Он поерзал на столе. Филиппа, очень бледная, не сводила с него взгляда.
– Твое неприкрытое внимание едва ли могло склонить ее к отказу от мирской жизни, и аббатиса, да сгноит Господь ее душу, решила отделаться от тебя: она полагала, что, если ты прекратишь свои ухаживания, Филиппа с горя решит податься в монашки и все ее мирское имущество достанется монастырю. Она подговорила своих кошмарных племянничков, братьев Оливеров, затеять беспорядки, а кузнецу заплатили, чтобы он передал тебе предупреждение – «держаться подальше». Похоже, предупреждение показалось тебе слишком туманным, потому что ты продолжал навещать Филиппу. Когда Оливеры приперли кузнеца к стенке, тот поклялся, что все тебе передал. Потом разразилась чума, и аббатиса смогла запереть Филиппу в монастыре под предлогом изоляции.

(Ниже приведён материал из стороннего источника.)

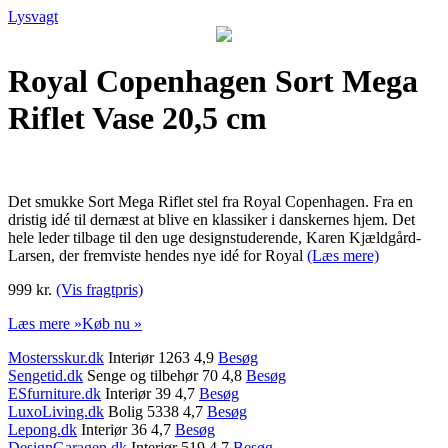
Lysvagt
Royal Copenhagen Sort Mega
Riflet Vase 20,5 cm
Det smukke Sort Mega Riflet stel fra Royal Copenhagen. Fra en
dristig idé til dernæst at blive en klassiker i danskernes hjem. Det
hele leder tilbage til den uge designstuderende, Karen Kjældgård-
Larsen, der fremviste hendes nye idé for Royal
(Læs mere)
999 kr.
(Vis fragtpris)
Læs mere »
Køb nu »
Mostersskur.dk
Interiør 1263 4,9
Besøg
Sengetid.dk
Senge og tilbehør 70 4,8
Besøg
ESfurniture.dk
Interiør 39 4,7
Besøg
LuxoLiving.dk
Bolig 5338 4,7
Besøg
Lepong.dk
Interiør 36 4,7
Besøg
DesignGaragen.dk
Interiør 519 4,7
Besøg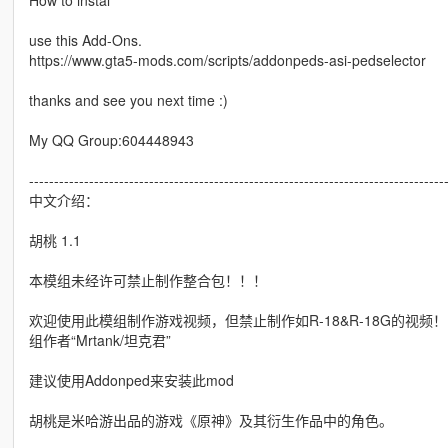
use this Add-Ons.
https://www.gta5-mods.com/scripts/addonpeds-asi-pedselector
thanks and see you next time :)
My QQ Group:604448943
-----------------------------------------------------------------------------------
中文介绍：
胡桃 1.1
本模组未经许可禁止制作整合包！！！
欢迎使用此模组制作游戏视频，但禁止制作如R-18&R-18G的视
组作者“Mrtank/坦克君”
建议使用Addonped来安装此mod
胡桃是米哈游出品的游戏《原神》及其衍生作品中的角色。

– Как бы то ни было, мне удалось узнать о действиях аббатисы – я подслушивал под дверями и болтал с монашками, которые рассказали мне, что настоятельница наседает на Филиппу и заставляет ее принять постриг.
Филиппа кивнула в знак согласия.
– Она сказала, что принять постриг – мой долг, ведь столько святых братьев и сестер умирает от чумы. Что некому даже служить заупокойные мессы и с моей стороны бессовестно отказываться от монашеской жизни, когда на кону стоят души стольких людей.

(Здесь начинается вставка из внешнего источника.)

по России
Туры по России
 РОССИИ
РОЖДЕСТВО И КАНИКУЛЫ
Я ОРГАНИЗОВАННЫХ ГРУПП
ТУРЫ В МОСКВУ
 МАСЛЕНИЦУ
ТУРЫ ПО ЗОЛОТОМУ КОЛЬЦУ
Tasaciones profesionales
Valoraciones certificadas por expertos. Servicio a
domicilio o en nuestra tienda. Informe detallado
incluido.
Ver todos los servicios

Абиньи некоторое время смотрел на нее, прежде чем продолжить.
– Я начал опасаться, что аббатиса может воспользоваться смертью к собственной выгоде и, например, убить Филиппу из-за ее имущества, а вину свалить на чуму. И я решил забрать сестру оттуда. Поэтому я послал тебе записку с тем нахальным студентом, а его кузина, сестра Имельда, согласилась передать записку Филиппе. Вы должны были встретиться в сарае, броситься друг к другу в объятия, пожениться и жить долго и счастливо. Но бедная сестра Клемент решила умереть именно в этом сарае, и ты, разумеется, – он поклонился Бартоломью, – заподозрил нечистую игру и отвел Филиппу в дом своей сестры.